Facts about Davy Jones
Davy Jones Biography
Davy Jones was the lead singer and designated “cute one” of the 1960s pop band The Monkees.
Davy Jones was born in England just after the end of World War II, and by the time he was 11 he’d already made his first appearance on the TV soap opera Coronation Street. He moved from there to live theater, taking over the role of The Artful Dodger in 1962 during the original London run of the hit play Oliver!, and then playing the role in the play’s original Broadway cast in 1963.
But Jones is overwhelmingly remembered for his time with The Monkees, a made-for-TV band formed in 1965 and loosely modeled on The Beatles. (The Monkees also included Peter Tork, Michael Nesmith, and Micky Dolenz; Jones was typically out front, singing and playing the tambourine.) The TV show The Monkees debuted in 1966, mixing music with absurdist humor. The show had a short but wildly popular run of two years, making the dark-haired Davy Jones a heartthrob favorite of American teen girls.
At first a goofy group with little musical talent, The Monkees matured into a solid band with hit singles including “Pleasant Valley Sunday,” “I’m a Believer” and “Last Train to Clarksville.” The group also appeared in the psychedelic 1968 film Head, co-written by Jack Nicholson. The Monkees broke up in 1970, but reunited for tours over the next four decades.
Davy Jones also toured briefly with his own band, Toast, and remained a minor pop culture figure until his sudden death in 2012.
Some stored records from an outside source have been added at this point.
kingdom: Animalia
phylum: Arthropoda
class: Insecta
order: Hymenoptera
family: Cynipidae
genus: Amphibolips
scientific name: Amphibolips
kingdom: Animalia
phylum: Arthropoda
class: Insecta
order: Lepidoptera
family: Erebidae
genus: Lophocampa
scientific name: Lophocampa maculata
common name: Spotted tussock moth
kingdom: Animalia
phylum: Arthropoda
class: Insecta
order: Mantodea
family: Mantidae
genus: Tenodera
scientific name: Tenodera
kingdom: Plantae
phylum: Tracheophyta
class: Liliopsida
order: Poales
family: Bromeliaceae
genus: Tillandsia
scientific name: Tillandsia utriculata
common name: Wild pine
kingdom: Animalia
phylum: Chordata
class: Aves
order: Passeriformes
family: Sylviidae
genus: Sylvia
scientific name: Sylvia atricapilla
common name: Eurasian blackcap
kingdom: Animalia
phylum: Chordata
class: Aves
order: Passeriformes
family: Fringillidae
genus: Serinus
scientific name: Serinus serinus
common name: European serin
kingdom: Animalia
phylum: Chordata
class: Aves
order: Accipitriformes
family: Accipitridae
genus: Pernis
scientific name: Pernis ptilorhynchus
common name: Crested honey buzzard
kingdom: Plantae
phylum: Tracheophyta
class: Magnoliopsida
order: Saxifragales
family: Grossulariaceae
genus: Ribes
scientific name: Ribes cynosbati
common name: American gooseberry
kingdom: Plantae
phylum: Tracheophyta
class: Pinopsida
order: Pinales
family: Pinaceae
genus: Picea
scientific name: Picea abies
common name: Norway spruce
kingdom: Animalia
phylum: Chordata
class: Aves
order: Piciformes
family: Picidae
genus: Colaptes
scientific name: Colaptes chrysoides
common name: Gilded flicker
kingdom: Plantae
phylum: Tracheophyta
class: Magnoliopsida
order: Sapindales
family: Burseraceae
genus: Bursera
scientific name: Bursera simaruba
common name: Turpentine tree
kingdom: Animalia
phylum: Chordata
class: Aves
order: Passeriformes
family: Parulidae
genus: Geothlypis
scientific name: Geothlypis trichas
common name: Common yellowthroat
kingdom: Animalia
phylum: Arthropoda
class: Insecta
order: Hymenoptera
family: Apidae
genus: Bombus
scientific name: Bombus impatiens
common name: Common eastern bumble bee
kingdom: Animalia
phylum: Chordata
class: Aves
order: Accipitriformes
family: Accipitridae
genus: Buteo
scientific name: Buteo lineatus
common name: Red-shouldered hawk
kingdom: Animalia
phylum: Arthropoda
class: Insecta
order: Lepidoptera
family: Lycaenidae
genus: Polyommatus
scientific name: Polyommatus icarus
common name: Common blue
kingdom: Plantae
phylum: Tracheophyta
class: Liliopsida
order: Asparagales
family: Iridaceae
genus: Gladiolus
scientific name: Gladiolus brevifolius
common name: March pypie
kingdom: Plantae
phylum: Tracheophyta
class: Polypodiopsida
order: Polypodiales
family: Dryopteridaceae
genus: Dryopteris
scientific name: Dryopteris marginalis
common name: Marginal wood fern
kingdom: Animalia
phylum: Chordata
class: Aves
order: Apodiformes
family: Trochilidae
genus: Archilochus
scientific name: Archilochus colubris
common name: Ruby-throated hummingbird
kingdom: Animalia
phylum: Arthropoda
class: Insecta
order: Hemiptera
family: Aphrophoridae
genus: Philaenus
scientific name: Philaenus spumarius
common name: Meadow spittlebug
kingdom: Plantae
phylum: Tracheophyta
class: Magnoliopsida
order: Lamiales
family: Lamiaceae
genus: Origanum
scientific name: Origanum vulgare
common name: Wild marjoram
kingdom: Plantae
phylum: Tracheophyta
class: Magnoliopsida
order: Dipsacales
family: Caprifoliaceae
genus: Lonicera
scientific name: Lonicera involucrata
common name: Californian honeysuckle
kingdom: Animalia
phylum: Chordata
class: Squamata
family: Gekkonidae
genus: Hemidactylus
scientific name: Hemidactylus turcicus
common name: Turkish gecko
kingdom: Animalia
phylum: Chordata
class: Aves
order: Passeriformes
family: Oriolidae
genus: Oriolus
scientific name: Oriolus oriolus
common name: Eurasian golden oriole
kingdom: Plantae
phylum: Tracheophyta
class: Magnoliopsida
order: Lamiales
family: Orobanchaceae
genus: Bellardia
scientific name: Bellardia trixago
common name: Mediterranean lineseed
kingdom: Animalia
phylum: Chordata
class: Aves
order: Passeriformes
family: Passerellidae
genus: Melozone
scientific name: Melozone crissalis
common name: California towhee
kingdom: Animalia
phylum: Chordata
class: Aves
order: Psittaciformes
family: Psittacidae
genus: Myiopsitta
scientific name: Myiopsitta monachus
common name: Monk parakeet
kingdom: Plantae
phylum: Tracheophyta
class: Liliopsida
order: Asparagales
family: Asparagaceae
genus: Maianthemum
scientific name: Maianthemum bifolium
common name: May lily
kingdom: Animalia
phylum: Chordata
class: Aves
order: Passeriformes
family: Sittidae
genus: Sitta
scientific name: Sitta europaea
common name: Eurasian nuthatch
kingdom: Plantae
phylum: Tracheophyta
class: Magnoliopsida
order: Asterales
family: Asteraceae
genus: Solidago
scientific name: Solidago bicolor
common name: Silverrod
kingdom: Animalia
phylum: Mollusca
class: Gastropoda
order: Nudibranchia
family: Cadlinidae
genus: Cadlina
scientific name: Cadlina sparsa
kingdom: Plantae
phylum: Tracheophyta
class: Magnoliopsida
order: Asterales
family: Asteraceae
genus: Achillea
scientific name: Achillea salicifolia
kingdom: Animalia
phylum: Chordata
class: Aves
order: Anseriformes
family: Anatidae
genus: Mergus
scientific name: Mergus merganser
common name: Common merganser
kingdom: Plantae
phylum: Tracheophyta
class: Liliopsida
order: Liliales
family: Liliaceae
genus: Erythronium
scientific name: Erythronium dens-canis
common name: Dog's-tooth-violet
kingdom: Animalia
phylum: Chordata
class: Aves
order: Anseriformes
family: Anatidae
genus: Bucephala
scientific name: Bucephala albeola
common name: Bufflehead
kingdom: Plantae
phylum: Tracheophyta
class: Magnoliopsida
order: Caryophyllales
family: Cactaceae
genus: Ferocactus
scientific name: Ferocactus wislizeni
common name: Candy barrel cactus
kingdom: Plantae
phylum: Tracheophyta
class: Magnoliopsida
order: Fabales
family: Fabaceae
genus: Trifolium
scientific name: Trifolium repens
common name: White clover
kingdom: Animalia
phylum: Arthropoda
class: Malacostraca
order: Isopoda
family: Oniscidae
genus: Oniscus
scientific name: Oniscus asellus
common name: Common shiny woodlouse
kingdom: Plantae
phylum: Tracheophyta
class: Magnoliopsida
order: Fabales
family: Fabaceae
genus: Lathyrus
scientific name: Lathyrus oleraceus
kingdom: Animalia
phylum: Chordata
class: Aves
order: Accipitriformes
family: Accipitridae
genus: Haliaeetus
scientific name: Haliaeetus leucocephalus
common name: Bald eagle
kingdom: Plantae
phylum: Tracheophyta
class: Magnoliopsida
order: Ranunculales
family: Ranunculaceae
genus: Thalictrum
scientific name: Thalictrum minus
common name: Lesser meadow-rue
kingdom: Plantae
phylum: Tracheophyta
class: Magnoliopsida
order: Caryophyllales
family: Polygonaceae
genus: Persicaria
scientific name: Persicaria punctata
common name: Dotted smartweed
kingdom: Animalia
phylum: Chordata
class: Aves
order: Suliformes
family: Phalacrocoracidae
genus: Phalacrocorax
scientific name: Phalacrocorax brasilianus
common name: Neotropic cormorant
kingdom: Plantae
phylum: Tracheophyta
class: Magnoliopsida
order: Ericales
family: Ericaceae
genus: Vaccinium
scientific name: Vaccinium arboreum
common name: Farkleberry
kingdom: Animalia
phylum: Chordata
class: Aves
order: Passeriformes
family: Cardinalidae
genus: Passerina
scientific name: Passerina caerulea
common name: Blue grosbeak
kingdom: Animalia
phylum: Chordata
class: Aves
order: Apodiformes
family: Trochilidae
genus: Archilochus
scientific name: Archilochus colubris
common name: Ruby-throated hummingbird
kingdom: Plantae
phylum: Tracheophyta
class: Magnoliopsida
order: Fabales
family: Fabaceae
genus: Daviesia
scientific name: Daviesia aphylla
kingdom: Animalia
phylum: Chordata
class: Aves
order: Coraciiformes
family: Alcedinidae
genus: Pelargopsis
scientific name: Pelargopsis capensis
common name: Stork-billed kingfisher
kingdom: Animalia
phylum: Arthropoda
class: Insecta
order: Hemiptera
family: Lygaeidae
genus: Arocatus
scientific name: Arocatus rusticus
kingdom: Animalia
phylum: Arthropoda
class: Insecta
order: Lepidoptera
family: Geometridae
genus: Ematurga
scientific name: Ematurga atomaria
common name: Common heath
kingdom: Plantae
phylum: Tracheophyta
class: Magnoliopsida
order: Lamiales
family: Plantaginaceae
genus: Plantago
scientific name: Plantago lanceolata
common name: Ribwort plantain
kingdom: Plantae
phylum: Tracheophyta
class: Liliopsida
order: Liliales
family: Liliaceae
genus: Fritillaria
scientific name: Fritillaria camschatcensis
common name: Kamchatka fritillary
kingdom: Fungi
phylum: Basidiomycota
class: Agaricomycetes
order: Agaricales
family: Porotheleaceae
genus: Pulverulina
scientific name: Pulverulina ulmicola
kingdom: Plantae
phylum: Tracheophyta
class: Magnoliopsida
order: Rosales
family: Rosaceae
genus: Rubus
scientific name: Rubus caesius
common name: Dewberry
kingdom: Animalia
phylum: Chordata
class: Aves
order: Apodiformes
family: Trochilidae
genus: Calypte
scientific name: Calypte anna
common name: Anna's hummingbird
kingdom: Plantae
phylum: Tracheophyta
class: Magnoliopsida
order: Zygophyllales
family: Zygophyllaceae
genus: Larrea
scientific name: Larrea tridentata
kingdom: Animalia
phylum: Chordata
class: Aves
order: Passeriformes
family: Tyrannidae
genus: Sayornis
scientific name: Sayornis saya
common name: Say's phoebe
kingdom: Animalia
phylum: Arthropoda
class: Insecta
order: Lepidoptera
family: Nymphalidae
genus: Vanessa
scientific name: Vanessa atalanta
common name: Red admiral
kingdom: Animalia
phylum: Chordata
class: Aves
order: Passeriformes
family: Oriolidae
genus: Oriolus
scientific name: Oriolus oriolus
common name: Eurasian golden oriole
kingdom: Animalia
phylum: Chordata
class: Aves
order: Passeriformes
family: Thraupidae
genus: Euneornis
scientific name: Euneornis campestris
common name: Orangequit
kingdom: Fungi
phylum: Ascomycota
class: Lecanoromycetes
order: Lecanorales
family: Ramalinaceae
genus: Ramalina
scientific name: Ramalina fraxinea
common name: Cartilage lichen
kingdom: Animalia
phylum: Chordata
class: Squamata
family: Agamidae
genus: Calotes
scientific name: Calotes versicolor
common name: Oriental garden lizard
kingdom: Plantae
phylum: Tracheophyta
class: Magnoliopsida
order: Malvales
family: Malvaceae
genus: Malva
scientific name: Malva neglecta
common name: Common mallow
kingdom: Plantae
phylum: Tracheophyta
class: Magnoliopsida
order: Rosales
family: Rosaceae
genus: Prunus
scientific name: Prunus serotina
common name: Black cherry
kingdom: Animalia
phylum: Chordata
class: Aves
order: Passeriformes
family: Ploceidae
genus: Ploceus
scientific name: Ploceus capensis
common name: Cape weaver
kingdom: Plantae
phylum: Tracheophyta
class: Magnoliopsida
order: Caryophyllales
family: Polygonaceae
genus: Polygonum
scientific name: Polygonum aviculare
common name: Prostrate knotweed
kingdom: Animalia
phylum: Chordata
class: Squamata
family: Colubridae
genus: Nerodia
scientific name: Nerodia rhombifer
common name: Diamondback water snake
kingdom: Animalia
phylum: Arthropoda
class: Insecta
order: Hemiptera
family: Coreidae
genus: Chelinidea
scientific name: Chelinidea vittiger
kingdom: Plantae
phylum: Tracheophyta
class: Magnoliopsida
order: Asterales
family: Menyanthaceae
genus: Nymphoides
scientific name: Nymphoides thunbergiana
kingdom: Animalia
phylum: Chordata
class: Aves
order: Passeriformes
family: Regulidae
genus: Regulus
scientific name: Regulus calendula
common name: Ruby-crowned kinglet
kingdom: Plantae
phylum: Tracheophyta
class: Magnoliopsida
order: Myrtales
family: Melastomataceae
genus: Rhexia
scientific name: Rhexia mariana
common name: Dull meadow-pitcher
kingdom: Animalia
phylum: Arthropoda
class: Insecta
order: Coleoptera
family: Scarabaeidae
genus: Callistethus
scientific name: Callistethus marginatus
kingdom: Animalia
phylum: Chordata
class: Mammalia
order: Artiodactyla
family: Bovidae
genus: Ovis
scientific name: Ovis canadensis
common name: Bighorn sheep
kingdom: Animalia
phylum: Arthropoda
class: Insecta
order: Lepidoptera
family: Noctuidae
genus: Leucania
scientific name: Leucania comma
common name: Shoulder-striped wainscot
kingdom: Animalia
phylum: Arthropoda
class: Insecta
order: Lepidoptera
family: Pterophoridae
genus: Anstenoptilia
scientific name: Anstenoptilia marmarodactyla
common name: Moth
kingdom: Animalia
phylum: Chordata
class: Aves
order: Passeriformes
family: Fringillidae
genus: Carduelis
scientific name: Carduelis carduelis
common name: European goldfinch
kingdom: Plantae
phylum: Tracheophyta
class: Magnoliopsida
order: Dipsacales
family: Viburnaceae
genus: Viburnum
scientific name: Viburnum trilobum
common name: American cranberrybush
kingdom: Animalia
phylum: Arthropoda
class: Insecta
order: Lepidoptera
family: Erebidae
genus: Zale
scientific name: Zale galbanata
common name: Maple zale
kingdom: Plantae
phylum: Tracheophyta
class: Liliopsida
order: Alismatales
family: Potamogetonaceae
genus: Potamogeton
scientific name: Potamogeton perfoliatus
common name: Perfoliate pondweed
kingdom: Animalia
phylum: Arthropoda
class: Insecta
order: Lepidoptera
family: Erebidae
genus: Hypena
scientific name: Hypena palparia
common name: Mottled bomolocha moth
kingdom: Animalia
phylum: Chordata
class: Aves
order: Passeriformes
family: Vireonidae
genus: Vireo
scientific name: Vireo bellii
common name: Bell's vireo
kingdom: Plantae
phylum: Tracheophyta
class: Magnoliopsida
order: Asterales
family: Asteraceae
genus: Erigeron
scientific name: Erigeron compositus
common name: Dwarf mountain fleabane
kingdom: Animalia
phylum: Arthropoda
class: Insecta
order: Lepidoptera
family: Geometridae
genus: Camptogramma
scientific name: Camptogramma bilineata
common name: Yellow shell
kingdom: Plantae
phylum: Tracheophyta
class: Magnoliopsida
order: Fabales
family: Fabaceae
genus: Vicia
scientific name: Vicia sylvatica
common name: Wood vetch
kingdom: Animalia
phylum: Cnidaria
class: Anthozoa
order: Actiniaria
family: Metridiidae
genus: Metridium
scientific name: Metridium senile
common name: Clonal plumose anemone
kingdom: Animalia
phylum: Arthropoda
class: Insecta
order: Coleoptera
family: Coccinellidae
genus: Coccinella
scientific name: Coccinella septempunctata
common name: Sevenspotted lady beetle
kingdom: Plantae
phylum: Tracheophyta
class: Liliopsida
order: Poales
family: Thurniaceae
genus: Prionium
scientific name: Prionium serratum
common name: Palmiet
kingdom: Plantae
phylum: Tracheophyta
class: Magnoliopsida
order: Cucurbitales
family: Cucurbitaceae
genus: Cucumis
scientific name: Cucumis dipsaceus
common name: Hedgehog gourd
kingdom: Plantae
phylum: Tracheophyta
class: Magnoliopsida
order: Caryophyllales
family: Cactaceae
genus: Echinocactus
Davy Jones was married three times: to American Linda Haines (from 1968 until their divorce in 1975), to English singer Anita Pollinger (from 1981 until their divorce in 1996) and to Jessica Pacheco (from 2009 until his death). He had two daughters with Haines — Talia (b. 1968) and Sarah Lee (b. 1971) — and two daughters with Pollinger: Jessica (b. 1981) and Annabel (b. 1988)… Davy Jones made a memorable appearance as himself on The Brady Bunch in the episode “Getting Davy Jones” in the show’s third season… The Artful Dodger was played by Jack Wild in the 1967 motion picture version of Oliver!